Nous nous creusâmes la tête toutes les deux pour voir s’il était possible de découvrir par quel moyen elle avait appris à dire tout cela, et comment elle (j’entends ma fille) était venue à savoir que sa mère avait pris un mari ; mais rien n’y fit ; ma fille ne voulut convenir de rien, et ne donna qu’une explication très imparfaite des choses, extrêmement mal disposée qu’elle était contre Amy pour la manière dont celle-ci l’avait brusquement quittée.

Alors Amy alla à la maison où était le garçon. Mais ce fut la même chose.

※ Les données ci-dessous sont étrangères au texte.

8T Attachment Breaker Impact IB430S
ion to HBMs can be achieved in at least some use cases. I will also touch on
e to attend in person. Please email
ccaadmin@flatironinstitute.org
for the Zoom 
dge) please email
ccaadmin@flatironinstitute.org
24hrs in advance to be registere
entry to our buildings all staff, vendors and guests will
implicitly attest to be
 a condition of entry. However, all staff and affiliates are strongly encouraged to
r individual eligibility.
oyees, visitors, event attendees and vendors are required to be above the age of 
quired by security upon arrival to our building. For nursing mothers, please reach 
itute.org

Là ils n’avaient entendu qu’une histoire confuse d’une dame quelconque, ils ne savaient qui, que cette même fille leur avait racontée, mais à laquelle ils n’avaient prêté aucune attention. Amy leur dit comme elle avait agi sottement, et jusqu’à quel point elle avait poussé son caprice, malgré tout ce qu’on avait pu lui remontrer : que, quant à elle, Amy, elle en était si fâchée qu’elle ne voulait plus la voir, et qu’elle pouvait même rentrer en service si elle voulait ; en tous cas, Amy ne voulut plus avoir à faire à elle, à moins qu’elle ne s’humiliât et ne changeât de ton, et cela sans tarder.

Le bon vieux gentleman, qui avait été leur bienfaiteur à tous, fut grandement contrarié de l’affaire, et la bonne dame, sa femme, se montra affligée au delà de toute expression ; elle pria Sa Grâce (c’était Amy qu’elle voulait dire) de ne pas en concevoir de ressentiment. Ils promirent en outre qu’ils lui parleraient à ce sujet, et la vieille dame ajouta, avec un certain étonnement :

« Bien sûr, elle ne peut être assez sotte pour ne pas se laisser persuader de se taire, lorsqu’elle tient de votre propre bouche que vous n’êtes pas sa mère, et qu’elle voit qu’elle désoblige Votre Grâce en insistant. »

Amy partit donc de là avec quelque espoir que la chose n’irait pas plus loin.